Task prompt:
Should any entry include an image, skip the image and copy the entry exactly.

Source data:
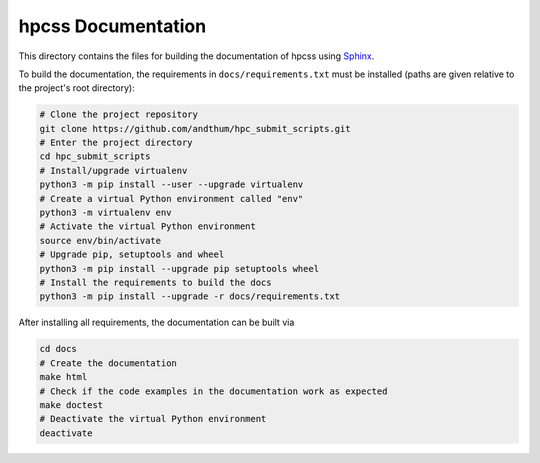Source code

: ###################
hpcss Documentation
###################

This directory contains the files for building the documentation of
hpcss using Sphinx_.

To build the documentation, the requirements in
``docs/requirements.txt`` must be installed (paths are given relative to
the project's root directory):

.. code-block:: bash

    # Clone the project repository
    git clone https://github.com/andthum/hpc_submit_scripts.git
    # Enter the project directory
    cd hpc_submit_scripts
    # Install/upgrade virtualenv
    python3 -m pip install --user --upgrade virtualenv
    # Create a virtual Python environment called "env"
    python3 -m virtualenv env
    # Activate the virtual Python environment
    source env/bin/activate
    # Upgrade pip, setuptools and wheel
    python3 -m pip install --upgrade pip setuptools wheel
    # Install the requirements to build the docs
    python3 -m pip install --upgrade -r docs/requirements.txt

After installing all requirements, the documentation can be built via

.. code-block:: bash

    cd docs
    # Create the documentation
    make html
    # Check if the code examples in the documentation work as expected
    make doctest
    # Deactivate the virtual Python environment
    deactivate


.. _Sphinx: https://www.sphinx-doc.org/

Written reply:
Source code

: ###################
hpcss Documentation
###################

This directory contains the files for building the documentation of
hpcss using Sphinx_.

To build the documentation, the requirements in
``docs/requirements.txt`` must be installed (paths are given relative to
the project's root directory):

.. code-block:: bash

    # Clone the project repository
    git clone https://github.com/andthum/hpc_submit_scripts.git
    # Enter the project directory
    cd hpc_submit_scripts
    # Install/upgrade virtualenv
    python3 -m pip install --user --upgrade virtualenv
    # Create a virtual Python environment called "env"
    python3 -m virtualenv env
    # Activate the virtual Python environment
    source env/bin/activate
    # Upgrade pip, setuptools and wheel
    python3 -m pip install --upgrade pip setuptools wheel
    # Install the requirements to build the docs
    python3 -m pip install --upgrade -r docs/requirements.txt

After installing all requirements, the documentation can be built via

.. code-block:: bash

    cd docs
    # Create the documentation
    make html
    # Check if the code examples in the documentation work as expected
    make doctest
    # Deactivate the virtual Python environment
    deactivate


.. _Sphinx: https://www.sphinx-doc.org/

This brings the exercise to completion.